** Opening WORKING DATA block **

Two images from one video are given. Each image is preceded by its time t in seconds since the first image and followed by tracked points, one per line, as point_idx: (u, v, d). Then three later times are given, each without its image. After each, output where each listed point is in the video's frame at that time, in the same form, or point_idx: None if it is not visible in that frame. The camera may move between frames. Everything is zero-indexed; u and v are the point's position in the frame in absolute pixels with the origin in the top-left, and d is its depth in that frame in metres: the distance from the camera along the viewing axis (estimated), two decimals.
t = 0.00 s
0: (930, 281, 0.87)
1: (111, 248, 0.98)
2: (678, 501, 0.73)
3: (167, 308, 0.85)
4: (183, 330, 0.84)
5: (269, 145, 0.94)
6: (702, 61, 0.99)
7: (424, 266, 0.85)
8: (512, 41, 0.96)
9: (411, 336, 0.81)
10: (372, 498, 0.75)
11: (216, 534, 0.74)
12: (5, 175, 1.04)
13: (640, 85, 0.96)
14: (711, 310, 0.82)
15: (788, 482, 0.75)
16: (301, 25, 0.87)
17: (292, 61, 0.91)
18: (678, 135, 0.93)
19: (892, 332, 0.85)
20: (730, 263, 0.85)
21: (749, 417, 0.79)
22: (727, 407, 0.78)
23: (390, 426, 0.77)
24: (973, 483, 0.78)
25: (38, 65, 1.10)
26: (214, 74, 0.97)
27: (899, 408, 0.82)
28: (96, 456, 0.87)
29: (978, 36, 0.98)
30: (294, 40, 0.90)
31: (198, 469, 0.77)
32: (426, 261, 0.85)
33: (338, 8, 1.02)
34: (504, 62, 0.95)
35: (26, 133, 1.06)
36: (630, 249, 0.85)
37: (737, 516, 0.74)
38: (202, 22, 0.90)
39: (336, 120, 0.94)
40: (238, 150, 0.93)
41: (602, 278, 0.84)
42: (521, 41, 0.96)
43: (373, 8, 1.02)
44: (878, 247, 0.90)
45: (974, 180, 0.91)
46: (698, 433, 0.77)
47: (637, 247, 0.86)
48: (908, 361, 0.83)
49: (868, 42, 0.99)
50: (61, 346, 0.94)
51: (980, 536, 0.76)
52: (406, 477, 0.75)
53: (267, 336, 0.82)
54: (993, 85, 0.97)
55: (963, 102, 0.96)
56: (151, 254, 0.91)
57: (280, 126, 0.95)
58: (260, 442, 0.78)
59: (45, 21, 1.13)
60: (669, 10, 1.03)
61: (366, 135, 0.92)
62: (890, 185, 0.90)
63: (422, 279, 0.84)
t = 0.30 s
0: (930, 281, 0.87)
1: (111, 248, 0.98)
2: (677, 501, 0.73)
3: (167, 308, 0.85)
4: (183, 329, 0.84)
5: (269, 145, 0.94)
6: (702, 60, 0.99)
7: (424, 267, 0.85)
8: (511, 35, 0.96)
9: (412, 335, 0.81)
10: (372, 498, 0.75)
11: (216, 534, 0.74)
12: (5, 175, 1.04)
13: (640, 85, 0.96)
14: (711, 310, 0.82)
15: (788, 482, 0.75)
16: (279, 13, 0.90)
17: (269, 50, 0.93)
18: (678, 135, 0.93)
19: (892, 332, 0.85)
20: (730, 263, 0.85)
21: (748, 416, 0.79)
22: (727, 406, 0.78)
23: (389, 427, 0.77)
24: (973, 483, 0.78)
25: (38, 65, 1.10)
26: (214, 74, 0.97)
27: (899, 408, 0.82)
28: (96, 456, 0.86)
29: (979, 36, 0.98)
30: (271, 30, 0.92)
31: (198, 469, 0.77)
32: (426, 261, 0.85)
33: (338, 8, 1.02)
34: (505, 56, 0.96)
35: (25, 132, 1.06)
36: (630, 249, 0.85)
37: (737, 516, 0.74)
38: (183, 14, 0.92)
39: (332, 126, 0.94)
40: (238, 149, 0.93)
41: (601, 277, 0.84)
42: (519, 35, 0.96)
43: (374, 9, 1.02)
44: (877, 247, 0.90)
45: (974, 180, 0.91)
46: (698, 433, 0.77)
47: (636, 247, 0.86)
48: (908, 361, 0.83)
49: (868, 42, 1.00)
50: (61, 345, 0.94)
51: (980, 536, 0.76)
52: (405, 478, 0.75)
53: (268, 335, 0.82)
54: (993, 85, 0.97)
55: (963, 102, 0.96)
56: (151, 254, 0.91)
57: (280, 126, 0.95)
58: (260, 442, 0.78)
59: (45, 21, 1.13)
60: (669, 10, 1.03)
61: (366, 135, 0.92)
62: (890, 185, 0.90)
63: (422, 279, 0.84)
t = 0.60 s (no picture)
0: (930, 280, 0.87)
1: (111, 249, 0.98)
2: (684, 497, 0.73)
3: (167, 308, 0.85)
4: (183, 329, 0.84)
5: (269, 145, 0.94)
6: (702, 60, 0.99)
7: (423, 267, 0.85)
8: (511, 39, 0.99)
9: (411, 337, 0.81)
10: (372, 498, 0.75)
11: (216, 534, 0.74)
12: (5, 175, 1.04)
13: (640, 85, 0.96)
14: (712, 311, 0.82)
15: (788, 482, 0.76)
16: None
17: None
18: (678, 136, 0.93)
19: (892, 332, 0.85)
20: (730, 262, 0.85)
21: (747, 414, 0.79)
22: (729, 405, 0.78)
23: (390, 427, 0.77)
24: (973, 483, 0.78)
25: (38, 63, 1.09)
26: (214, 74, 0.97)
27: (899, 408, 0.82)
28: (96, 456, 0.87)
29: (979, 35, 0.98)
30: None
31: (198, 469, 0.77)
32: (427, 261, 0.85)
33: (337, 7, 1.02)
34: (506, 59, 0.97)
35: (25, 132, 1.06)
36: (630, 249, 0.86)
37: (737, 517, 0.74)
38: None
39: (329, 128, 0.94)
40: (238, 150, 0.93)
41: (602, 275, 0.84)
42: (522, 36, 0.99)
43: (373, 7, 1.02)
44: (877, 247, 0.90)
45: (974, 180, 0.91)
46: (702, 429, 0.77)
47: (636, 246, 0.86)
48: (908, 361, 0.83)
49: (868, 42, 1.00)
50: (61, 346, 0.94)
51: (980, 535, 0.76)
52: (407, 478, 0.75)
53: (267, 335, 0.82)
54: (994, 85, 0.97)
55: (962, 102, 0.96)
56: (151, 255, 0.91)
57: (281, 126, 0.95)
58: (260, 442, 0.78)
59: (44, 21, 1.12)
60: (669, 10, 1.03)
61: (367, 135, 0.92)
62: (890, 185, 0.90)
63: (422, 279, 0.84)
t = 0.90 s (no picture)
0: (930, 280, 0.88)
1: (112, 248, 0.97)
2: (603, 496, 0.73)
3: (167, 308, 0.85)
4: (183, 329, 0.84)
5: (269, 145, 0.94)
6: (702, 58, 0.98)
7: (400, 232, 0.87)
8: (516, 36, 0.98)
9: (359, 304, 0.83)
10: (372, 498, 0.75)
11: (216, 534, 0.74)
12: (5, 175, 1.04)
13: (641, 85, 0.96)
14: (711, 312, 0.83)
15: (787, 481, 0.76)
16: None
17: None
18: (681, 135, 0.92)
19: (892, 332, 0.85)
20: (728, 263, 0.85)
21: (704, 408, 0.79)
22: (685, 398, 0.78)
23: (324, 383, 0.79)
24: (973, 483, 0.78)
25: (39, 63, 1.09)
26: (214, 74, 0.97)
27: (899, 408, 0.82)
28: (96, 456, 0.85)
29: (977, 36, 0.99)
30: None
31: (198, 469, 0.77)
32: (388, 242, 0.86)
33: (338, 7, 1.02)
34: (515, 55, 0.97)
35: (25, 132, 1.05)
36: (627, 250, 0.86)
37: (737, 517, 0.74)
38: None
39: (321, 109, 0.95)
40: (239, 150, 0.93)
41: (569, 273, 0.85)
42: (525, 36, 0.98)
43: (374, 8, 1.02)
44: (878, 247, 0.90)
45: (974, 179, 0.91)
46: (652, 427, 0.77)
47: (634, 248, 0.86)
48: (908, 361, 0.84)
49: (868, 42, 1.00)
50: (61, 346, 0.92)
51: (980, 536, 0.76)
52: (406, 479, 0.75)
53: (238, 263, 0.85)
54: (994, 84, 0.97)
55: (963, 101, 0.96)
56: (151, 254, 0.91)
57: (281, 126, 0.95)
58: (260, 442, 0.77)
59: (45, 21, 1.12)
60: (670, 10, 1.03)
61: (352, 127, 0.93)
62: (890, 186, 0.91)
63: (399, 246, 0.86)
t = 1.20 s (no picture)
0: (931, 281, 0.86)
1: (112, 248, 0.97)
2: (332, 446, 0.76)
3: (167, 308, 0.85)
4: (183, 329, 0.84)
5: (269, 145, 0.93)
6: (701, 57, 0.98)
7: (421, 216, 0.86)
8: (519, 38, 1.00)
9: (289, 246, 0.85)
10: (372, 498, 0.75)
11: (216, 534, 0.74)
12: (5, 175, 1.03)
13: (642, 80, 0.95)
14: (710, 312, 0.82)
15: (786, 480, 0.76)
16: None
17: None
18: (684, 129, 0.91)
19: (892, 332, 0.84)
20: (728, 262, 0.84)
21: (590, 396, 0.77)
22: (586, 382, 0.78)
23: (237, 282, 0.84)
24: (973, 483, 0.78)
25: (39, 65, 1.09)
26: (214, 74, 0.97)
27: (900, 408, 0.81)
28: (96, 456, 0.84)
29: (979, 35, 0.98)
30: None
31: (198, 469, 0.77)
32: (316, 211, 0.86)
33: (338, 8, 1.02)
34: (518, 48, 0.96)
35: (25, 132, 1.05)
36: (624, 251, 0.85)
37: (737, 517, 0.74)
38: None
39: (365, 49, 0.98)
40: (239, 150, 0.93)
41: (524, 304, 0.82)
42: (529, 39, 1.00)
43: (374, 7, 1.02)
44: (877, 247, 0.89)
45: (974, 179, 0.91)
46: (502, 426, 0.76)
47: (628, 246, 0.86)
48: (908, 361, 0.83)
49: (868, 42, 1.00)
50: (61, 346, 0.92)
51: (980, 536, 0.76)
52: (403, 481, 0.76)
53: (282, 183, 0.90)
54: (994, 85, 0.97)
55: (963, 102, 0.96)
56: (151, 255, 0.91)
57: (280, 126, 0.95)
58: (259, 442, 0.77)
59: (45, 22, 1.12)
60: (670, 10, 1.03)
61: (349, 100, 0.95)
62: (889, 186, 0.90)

** Closing WORKING DATA block **

◆ WHAT TO PRODUCE ◆
Among the records above, a stretch begins at the line containing "21: (704, 408, 0.79)" and ends at the line containing "19: (892, 332, 0.84)". Restate that stretch word for word, and nothing else.

◆ RESPONSE TO THE EXERCISE ◆
21: (704, 408, 0.79)
22: (685, 398, 0.78)
23: (324, 383, 0.79)
24: (973, 483, 0.78)
25: (39, 63, 1.09)
26: (214, 74, 0.97)
27: (899, 408, 0.82)
28: (96, 456, 0.85)
29: (977, 36, 0.99)
30: None
31: (198, 469, 0.77)
32: (388, 242, 0.86)
33: (338, 7, 1.02)
34: (515, 55, 0.97)
35: (25, 132, 1.05)
36: (627, 250, 0.86)
37: (737, 517, 0.74)
38: None
39: (321, 109, 0.95)
40: (239, 150, 0.93)
41: (569, 273, 0.85)
42: (525, 36, 0.98)
43: (374, 8, 1.02)
44: (878, 247, 0.90)
45: (974, 179, 0.91)
46: (652, 427, 0.77)
47: (634, 248, 0.86)
48: (908, 361, 0.84)
49: (868, 42, 1.00)
50: (61, 346, 0.92)
51: (980, 536, 0.76)
52: (406, 479, 0.75)
53: (238, 263, 0.85)
54: (994, 84, 0.97)
55: (963, 101, 0.96)
56: (151, 254, 0.91)
57: (281, 126, 0.95)
58: (260, 442, 0.77)
59: (45, 21, 1.12)
60: (670, 10, 1.03)
61: (352, 127, 0.93)
62: (890, 186, 0.91)
63: (399, 246, 0.86)
t = 1.20 s (no picture)
0: (931, 281, 0.86)
1: (112, 248, 0.97)
2: (332, 446, 0.76)
3: (167, 308, 0.85)
4: (183, 329, 0.84)
5: (269, 145, 0.93)
6: (701, 57, 0.98)
7: (421, 216, 0.86)
8: (519, 38, 1.00)
9: (289, 246, 0.85)
10: (372, 498, 0.75)
11: (216, 534, 0.74)
12: (5, 175, 1.03)
13: (642, 80, 0.95)
14: (710, 312, 0.82)
15: (786, 480, 0.76)
16: None
17: None
18: (684, 129, 0.91)
19: (892, 332, 0.84)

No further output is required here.